__WHAT THE EXERCISE ASKS__. In the forum thread about the Miami skyline at night below, which lens did creisinger shoot with?

__PASSAGE FOR REVIEW__.
────

# Miami skyline at night 1 hr ago



## creisinger (Jul 7, 2010)

I was driving nuts to get something usable.
I shot with the 18-200mm VR and it's just a pain to get the images nice and sharp. Have to admit that my tripod is quite flimsy and it was a bit windy.
Anywho. Here you go.


----------



## RL. (Jul 7, 2010)

1) the subject should take up more of the frame(you need a longer focal length)

2) There are 4 weird pitch black vertical reflections in the water that are very distracting ruining an otherwise awesome image, and I would crop out some of the water on the bottom so the crop isn't 50/50 with the water/sky


----------



## creisinger (Jul 7, 2010)

RL. said:


> 1) the subject should take up more of the frame(you need a longer focal length)

────

__DATA__.
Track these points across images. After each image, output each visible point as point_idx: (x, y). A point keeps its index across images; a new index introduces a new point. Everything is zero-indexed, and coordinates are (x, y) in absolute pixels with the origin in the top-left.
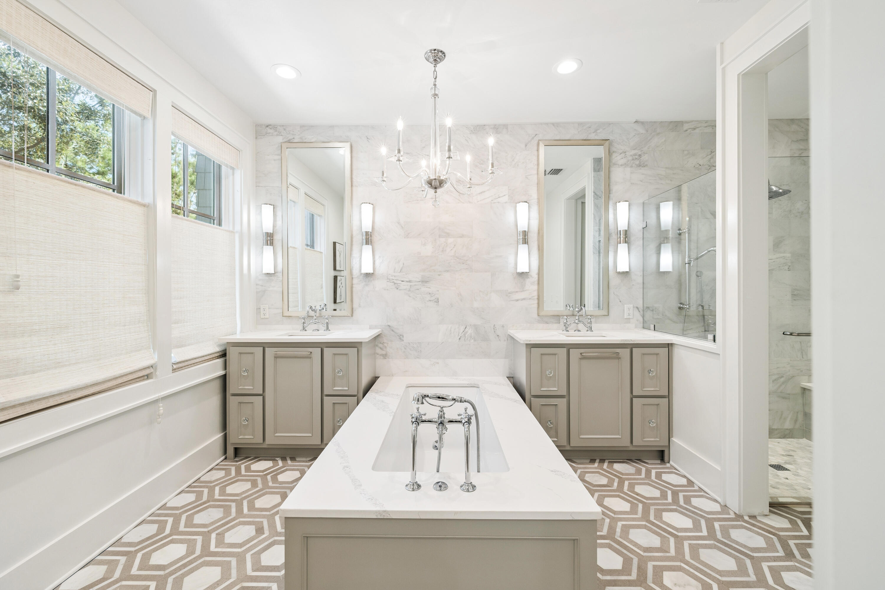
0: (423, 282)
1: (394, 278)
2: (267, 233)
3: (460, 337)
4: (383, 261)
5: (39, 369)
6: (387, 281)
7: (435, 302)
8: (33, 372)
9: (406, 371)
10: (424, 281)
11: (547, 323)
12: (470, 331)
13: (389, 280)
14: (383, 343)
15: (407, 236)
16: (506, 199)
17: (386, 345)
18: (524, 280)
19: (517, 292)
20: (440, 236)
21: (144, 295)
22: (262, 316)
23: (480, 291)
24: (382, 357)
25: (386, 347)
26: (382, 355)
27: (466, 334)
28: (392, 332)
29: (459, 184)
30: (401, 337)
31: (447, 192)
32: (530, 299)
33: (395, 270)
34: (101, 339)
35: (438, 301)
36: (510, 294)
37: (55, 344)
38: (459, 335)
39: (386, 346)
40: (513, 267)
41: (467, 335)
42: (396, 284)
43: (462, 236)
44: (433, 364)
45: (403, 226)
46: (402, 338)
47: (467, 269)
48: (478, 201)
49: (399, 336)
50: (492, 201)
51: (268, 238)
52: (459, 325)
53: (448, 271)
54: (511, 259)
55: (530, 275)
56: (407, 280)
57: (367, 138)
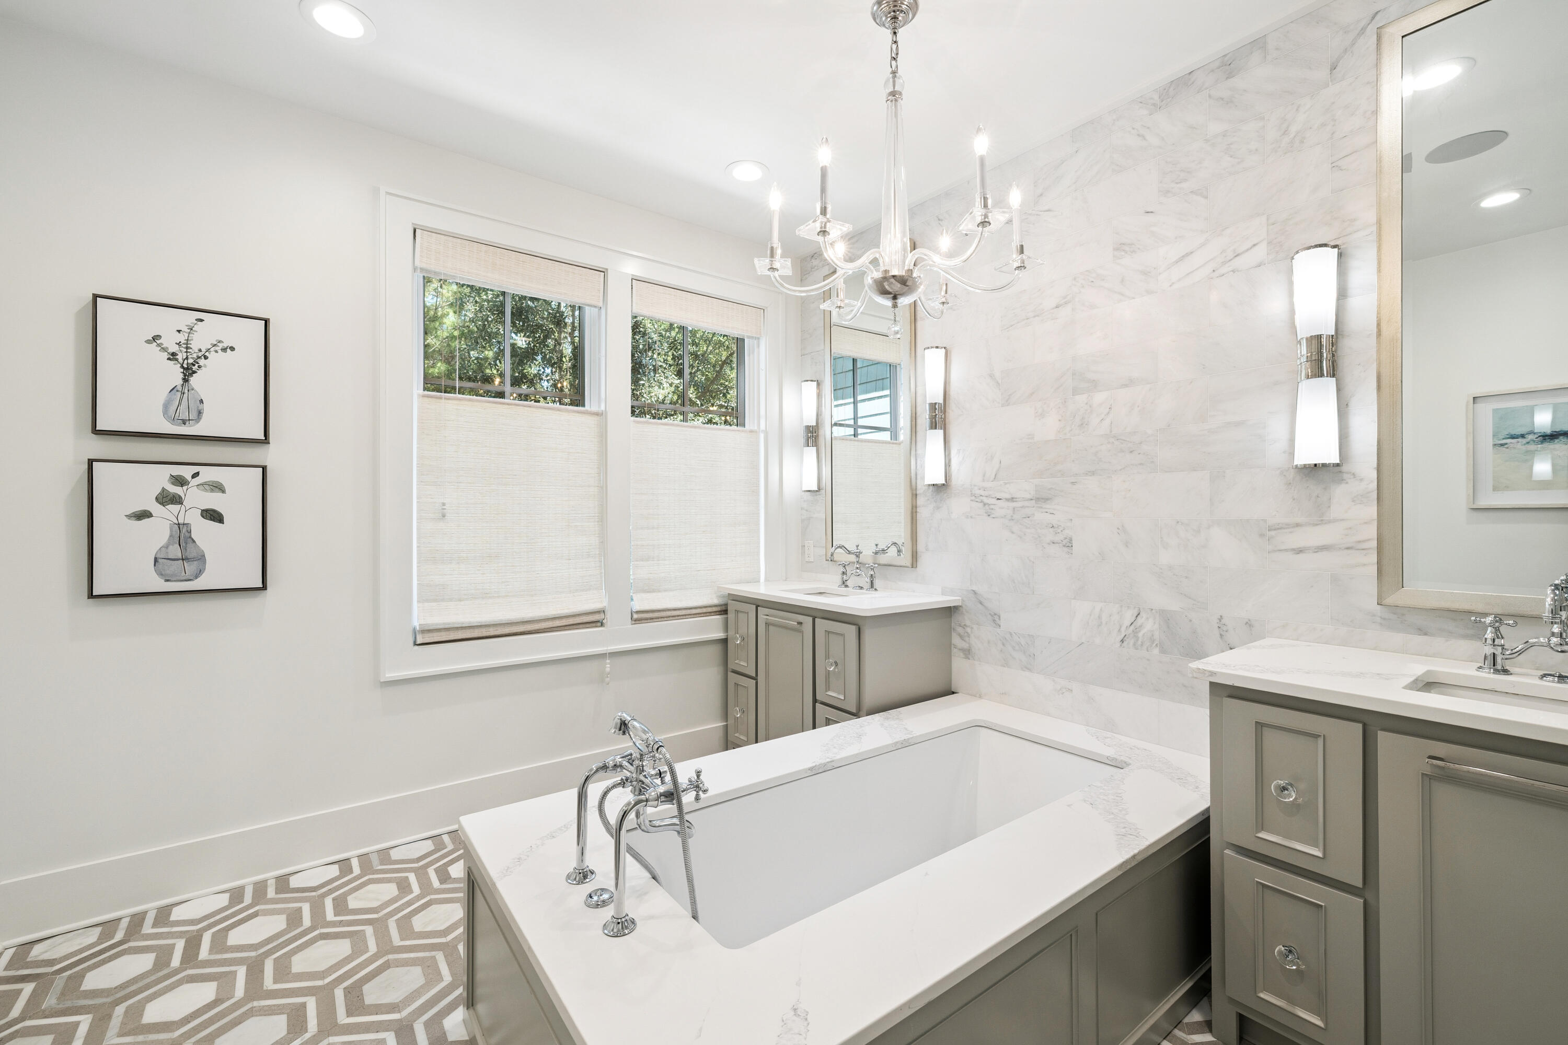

────

__RESPONSE AREA__. The 18-200mm VR.